BRIEF:
What is needed is a verbatim copy of the data, minus the pictures.

INFORMATION GIVEN:
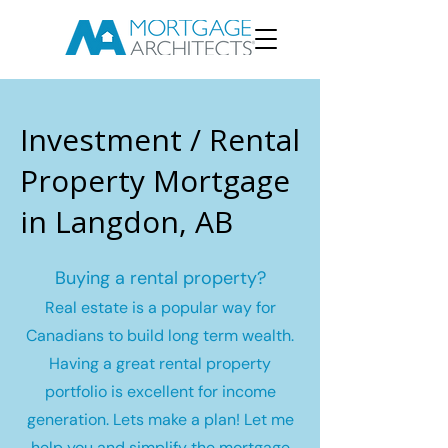
Investment / Rental
Property Mortgage
in Langdon, AB
Buying a rental property?
Real estate is a popular way for
Canadians to build long term wealth.
Having a great rental property
portfolio is excellent for income
generation. Lets make a plan! Let me
help you and simplify the mortgage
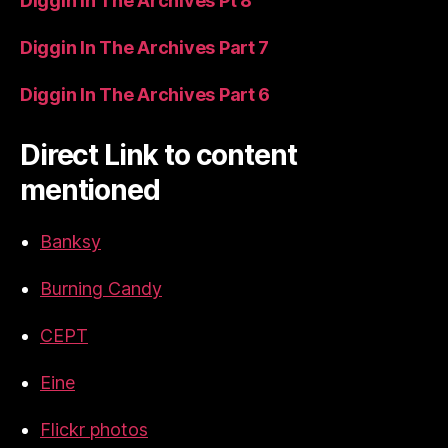
Diggin In The Archives Pt 8
Diggin In The Archives Part 7
Diggin In The Archives Part 6
Direct Link to content
mentioned
Banksy
Burning Candy
CEPT
Eine
Flickr photos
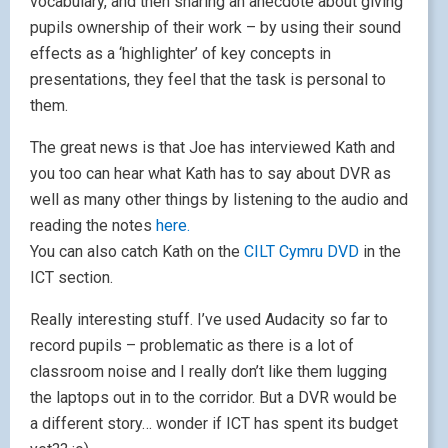
vocabulary, and then sharing an anecdote about giving
pupils ownership of their work – by using their sound
effects as a ‘highlighter’ of key concepts in
presentations, they feel that the task is personal to
them.
The great news is that Joe has interviewed Kath and
you too can hear what Kath has to say about DVR as
well as many other things by listening to the audio and
reading the notes
here.
You can also catch Kath on the
CILT Cymru DVD
in the
ICT section.
Really interesting stuff. I’ve used Audacity so far to
record pupils – problematic as there is a lot of
classroom noise and I really don’t like them lugging
the laptops out in to the corridor. But a DVR would be
a different story… wonder if ICT has spent its budget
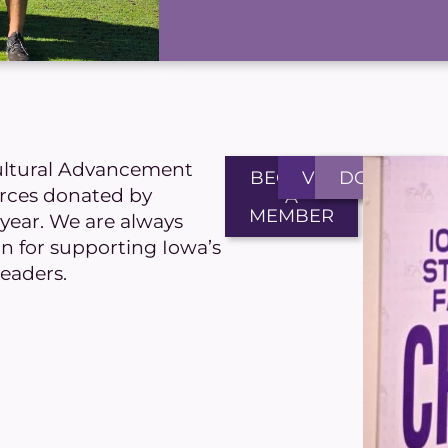
ultural Advancement
BECOME
VOLUNTEER
DONATE
urces donated by
A
MEMBER
ear. We are always
on for supporting Iowa’s
leaders.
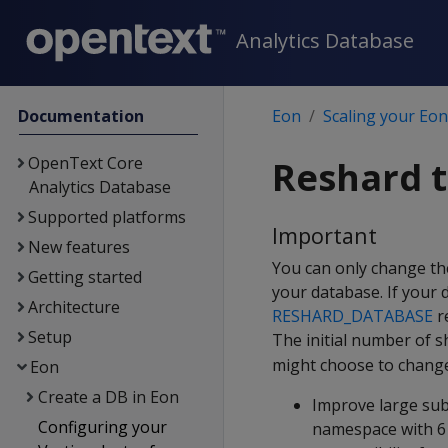
Analytics Database
Documentation
Eon
Scaling your Eo
OpenText Core
Reshard 
Analytics Database
Supported platforms
Important
New features
You can only change th
Getting started
your database. If your
Architecture
RESHARD_DATABASE
re
Setup
The initial number of s
might choose to change
Eon
Create a DB in Eon
Improve large sub
Configuring your
namespace with 6 s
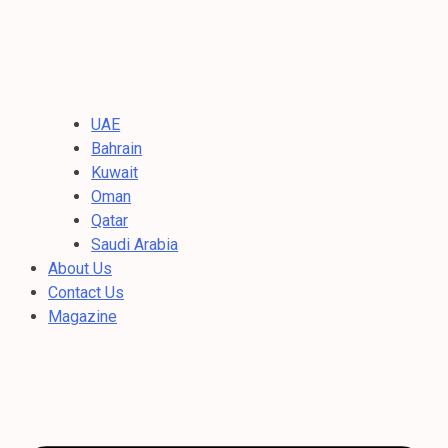
UAE
Bahrain
Kuwait
Oman
Qatar
Saudi Arabia
About Us
Contact Us
Magazine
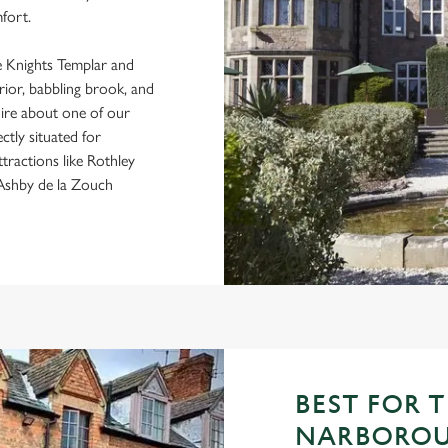
fort.
he Knights Templar and
erior, babbling brook, and
uire about one of our
ctly situated for
ttractions like Rothley
 Ashby de la Zouch
BEST FOR 
NARBOROU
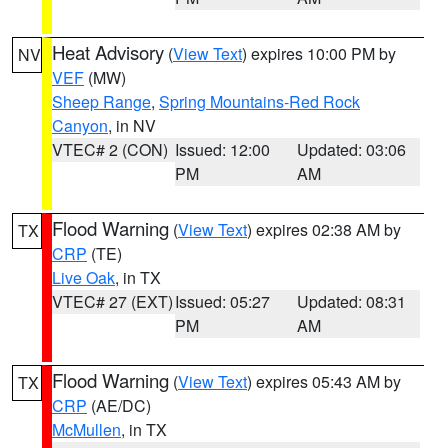
Heat Advisory
(
View Text
) expires 10:00 PM by
NV
VEF
(MW)
Sheep Range
,
Spring Mountains-Red Rock
Canyon
, in NV
VTEC# 2 (CON)
Issued: 12:00
Updated: 03:06
PM
AM
Flood Warning
(
View Text
) expires 02:38 AM by
TX
CRP
(TE)
Live Oak
, in TX
VTEC# 27 (EXT)
Issued: 05:27
Updated: 08:31
PM
AM
Flood Warning
(
View Text
) expires 05:43 AM by
TX
CRP
(AE/DC)
McMullen
, in TX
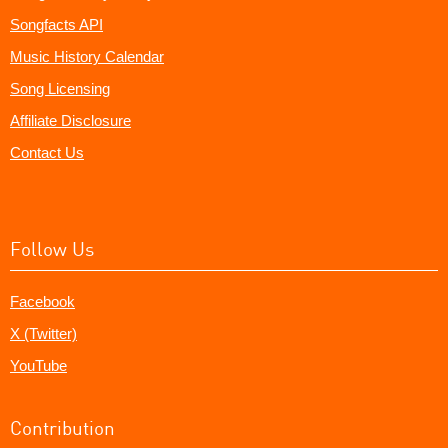
Songfacts API
Music History Calendar
Song Licensing
Affiliate Disclosure
Contact Us
Follow Us
Facebook
X (Twitter)
YouTube
Contribution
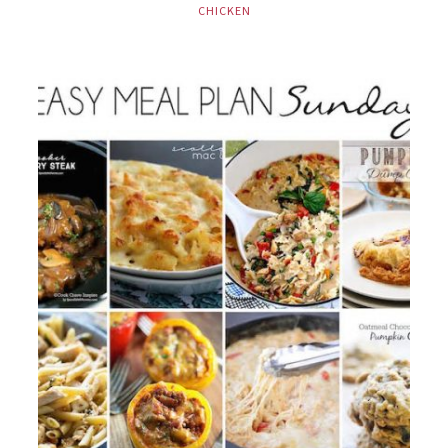
CHICKEN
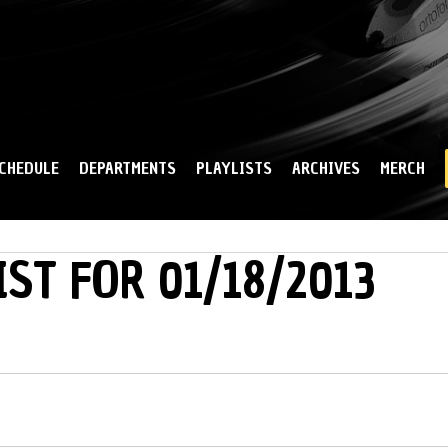
Skip to
main
content
CHEDULE
DEPARTMENTS
PLAYLISTS
ARCHIVES
MERCH
IST FOR 01/18/2013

SOLUTION FOR THIS EXERCISE:
Investment / Rental
Property Mortgage
in Langdon, AB
Buying a rental property?
Real estate is a popular way for
Canadians to build long term wealth.
Having a great rental property
portfolio is excellent for income
generation. Lets make a plan! Let me
help you and simplify the mortgage
Diggin In The Archives Pt 8
Diggin In The Archives Part 7
Diggin In The Archives Part 6
Direct Link to content
mentioned
Banksy
Burning Candy
CEPT
Eine
Flickr photos
vocabulary, and then sharing an anecdote about giving
pupils ownership of their work – by using their sound
effects as a ‘highlighter’ of key concepts in
presentations, they feel that the task is personal to
them.
The great news is that Joe has interviewed Kath and
you too can hear what Kath has to say about DVR as
well as many other things by listening to the audio and
reading the notes
here.
You can also catch Kath on the
CILT Cymru DVD
in the
ICT section.
Really interesting stuff. I’ve used Audacity so far to
record pupils – problematic as there is a lot of
classroom noise and I really don’t like them lugging
the laptops out in to the corridor. But a DVR would be
a different story… wonder if ICT has spent its budget
ultural Advancement
BECOME
VOLUNTEER
DONATE
urces donated by
A
MEMBER
ear. We are always
on for supporting Iowa’s
leaders.
Analytics Database
Documentation
Eon
Scaling your Eo
OpenText Core
Reshard 
Analytics Database
Supported platforms
Important
New features
You can only change th
Getting started
your database. If your
Architecture
RESHARD_DATABASE
re
Setup
The initial number of s
might choose to change
Eon
Create a DB in Eon
Improve large sub
Configuring your
namespace with 6 s
UAE
Bahrain
Kuwait
Oman
Qatar
Saudi Arabia
About Us
Contact Us
Magazine
fort.
he Knights Templar and
erior, babbling brook, and
uire about one of our
ctly situated for
ttractions like Rothley
 Ashby de la Zouch
BEST FOR 
NARBOROU
Heat Advisory
(
View Text
) expires 10:00 PM by
NV
VEF
(MW)
Sheep Range
,
Spring Mountains-Red Rock
Canyon
, in NV
VTEC# 2 (CON)
Issued: 12:00
Updated: 03:06
PM
AM
Flood Warning
(
View Text
) expires 02:38 AM by
TX
CRP
(TE)
Live Oak
, in TX
VTEC# 27 (EXT)
Issued: 05:27
Updated: 08:31
PM
AM
Flood Warning
(
View Text
) expires 05:43 AM by
TX
CRP
(AE/DC)
McMullen
, in TX
Songfacts API
Music History Calendar
Song Licensing
Affiliate Disclosure
Contact Us
Follow Us
Facebook
X (Twitter)
YouTube
Contribution
CHICKEN
Skip to
main
content
CHEDULE
DEPARTMENTS
PLAYLISTS
ARCHIVES
MERCH
IST FOR 01/18/2013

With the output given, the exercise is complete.